### Input for this task

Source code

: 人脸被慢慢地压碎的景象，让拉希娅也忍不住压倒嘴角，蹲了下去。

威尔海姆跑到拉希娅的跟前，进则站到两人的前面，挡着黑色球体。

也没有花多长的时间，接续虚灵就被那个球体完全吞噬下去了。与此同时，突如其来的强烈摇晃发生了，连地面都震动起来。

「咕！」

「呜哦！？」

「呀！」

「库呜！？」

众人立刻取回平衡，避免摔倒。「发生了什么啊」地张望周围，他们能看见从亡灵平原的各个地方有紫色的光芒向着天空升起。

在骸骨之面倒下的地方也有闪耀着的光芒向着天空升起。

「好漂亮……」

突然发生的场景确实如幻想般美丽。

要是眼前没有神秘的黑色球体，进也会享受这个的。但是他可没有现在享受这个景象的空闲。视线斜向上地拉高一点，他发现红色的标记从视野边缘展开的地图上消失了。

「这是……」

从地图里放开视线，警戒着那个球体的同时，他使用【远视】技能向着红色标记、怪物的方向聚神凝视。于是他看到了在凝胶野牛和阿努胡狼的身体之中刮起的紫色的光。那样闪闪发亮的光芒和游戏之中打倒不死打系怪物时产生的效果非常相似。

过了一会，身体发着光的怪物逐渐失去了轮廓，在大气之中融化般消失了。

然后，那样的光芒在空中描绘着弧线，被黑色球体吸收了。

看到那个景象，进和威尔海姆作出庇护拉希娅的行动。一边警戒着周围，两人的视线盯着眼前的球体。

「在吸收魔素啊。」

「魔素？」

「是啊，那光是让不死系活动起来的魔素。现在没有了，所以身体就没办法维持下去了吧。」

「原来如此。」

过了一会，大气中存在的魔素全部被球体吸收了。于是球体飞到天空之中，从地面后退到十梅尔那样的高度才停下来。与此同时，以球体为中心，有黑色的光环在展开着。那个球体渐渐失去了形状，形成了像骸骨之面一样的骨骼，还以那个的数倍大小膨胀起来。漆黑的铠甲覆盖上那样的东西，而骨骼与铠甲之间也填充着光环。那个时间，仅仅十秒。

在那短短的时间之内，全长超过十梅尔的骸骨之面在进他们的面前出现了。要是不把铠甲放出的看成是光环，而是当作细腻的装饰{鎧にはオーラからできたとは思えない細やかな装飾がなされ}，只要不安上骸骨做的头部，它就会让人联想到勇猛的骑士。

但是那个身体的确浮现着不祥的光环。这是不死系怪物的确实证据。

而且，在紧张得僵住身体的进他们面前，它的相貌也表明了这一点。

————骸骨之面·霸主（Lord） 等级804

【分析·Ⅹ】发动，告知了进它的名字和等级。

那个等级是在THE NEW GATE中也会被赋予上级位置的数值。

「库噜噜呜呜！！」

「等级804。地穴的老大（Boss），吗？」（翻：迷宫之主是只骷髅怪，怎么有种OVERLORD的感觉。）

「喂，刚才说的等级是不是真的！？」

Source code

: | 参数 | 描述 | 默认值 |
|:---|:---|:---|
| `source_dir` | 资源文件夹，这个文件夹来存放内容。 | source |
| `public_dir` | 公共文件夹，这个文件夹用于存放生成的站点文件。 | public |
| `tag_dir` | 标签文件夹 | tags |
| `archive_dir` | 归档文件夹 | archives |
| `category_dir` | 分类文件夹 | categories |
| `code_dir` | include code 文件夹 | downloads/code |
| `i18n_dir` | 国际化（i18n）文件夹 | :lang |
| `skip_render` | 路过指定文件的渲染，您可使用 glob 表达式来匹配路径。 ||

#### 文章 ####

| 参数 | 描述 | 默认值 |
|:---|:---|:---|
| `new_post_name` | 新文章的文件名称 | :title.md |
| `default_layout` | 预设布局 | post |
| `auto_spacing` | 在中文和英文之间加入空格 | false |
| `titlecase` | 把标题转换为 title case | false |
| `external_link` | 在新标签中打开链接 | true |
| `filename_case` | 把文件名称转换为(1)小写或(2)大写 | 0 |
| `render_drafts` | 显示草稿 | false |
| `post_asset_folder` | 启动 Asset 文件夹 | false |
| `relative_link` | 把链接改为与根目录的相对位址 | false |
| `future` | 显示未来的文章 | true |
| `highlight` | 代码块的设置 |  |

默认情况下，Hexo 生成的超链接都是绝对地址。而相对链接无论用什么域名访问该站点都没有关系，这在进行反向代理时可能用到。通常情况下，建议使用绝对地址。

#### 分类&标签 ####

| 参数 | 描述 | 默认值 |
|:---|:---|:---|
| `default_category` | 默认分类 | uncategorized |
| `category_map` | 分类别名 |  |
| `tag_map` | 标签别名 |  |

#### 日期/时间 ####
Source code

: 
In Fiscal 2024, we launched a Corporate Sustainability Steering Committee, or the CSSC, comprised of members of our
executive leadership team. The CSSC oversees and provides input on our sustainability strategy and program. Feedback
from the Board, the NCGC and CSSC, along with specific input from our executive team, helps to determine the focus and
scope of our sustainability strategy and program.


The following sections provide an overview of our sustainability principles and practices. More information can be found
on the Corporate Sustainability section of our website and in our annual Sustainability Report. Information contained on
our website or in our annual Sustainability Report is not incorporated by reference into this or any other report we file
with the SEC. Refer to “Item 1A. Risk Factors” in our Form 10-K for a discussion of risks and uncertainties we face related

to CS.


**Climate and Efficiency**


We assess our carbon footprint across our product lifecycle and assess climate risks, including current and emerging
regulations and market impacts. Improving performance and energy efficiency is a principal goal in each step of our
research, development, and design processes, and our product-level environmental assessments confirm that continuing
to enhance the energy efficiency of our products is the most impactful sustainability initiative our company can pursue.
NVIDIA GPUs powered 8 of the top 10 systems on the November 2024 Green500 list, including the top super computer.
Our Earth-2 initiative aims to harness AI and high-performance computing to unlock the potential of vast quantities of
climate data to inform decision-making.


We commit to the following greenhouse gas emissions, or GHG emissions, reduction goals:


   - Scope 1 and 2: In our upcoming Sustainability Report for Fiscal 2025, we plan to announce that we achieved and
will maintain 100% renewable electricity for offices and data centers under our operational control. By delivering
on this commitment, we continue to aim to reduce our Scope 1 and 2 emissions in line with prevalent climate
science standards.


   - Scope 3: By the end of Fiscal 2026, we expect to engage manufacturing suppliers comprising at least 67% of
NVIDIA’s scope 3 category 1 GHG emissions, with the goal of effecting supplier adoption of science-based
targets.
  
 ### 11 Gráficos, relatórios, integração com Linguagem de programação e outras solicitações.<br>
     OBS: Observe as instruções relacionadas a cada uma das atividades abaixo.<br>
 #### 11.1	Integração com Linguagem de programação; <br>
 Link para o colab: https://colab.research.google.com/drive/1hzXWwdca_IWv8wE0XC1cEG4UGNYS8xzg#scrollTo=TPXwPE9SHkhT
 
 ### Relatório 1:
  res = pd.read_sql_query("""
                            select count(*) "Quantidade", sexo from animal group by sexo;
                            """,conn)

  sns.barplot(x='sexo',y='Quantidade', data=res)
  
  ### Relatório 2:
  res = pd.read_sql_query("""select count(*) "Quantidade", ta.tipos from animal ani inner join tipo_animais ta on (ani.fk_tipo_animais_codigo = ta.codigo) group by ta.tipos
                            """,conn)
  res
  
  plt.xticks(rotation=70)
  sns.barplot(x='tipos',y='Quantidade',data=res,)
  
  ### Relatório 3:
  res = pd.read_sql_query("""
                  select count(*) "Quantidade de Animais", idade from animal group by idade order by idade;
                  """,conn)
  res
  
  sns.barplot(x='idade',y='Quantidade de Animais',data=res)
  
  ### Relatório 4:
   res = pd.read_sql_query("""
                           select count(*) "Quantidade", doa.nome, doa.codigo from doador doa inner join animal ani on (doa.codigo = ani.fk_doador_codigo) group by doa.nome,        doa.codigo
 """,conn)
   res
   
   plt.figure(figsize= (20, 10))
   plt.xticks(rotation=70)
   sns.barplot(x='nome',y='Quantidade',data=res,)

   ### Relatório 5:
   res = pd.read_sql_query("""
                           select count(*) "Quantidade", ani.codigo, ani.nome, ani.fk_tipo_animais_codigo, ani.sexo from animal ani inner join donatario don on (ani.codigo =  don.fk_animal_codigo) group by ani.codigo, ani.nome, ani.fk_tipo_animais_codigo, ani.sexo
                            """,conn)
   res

######

• **The problem**:
Retype only the lines above between the line with "文件夹 | downloads/code |" and the line with "The following sections", counting those two lines as well, and keep every character as it is.

• **Written solution**:
| `code_dir` | include code 文件夹 | downloads/code |
| `i18n_dir` | 国际化（i18n）文件夹 | :lang |
| `skip_render` | 路过指定文件的渲染，您可使用 glob 表达式来匹配路径。 ||

#### 文章 ####

| 参数 | 描述 | 默认值 |
|:---|:---|:---|
| `new_post_name` | 新文章的文件名称 | :title.md |
| `default_layout` | 预设布局 | post |
| `auto_spacing` | 在中文和英文之间加入空格 | false |
| `titlecase` | 把标题转换为 title case | false |
| `external_link` | 在新标签中打开链接 | true |
| `filename_case` | 把文件名称转换为(1)小写或(2)大写 | 0 |
| `render_drafts` | 显示草稿 | false |
| `post_asset_folder` | 启动 Asset 文件夹 | false |
| `relative_link` | 把链接改为与根目录的相对位址 | false |
| `future` | 显示未来的文章 | true |
| `highlight` | 代码块的设置 |  |

默认情况下，Hexo 生成的超链接都是绝对地址。而相对链接无论用什么域名访问该站点都没有关系，这在进行反向代理时可能用到。通常情况下，建议使用绝对地址。

#### 分类&标签 ####

| 参数 | 描述 | 默认值 |
|:---|:---|:---|
| `default_category` | 默认分类 | uncategorized |
| `category_map` | 分类别名 |  |
| `tag_map` | 标签别名 |  |

#### 日期/时间 ####
Source code

: 
In Fiscal 2024, we launched a Corporate Sustainability Steering Committee, or the CSSC, comprised of members of our
executive leadership team. The CSSC oversees and provides input on our sustainability strategy and program. Feedback
from the Board, the NCGC and CSSC, along with specific input from our executive team, helps to determine the focus and
scope of our sustainability strategy and program.


The following sections provide an overview of our sustainability principles and practices. More information can be found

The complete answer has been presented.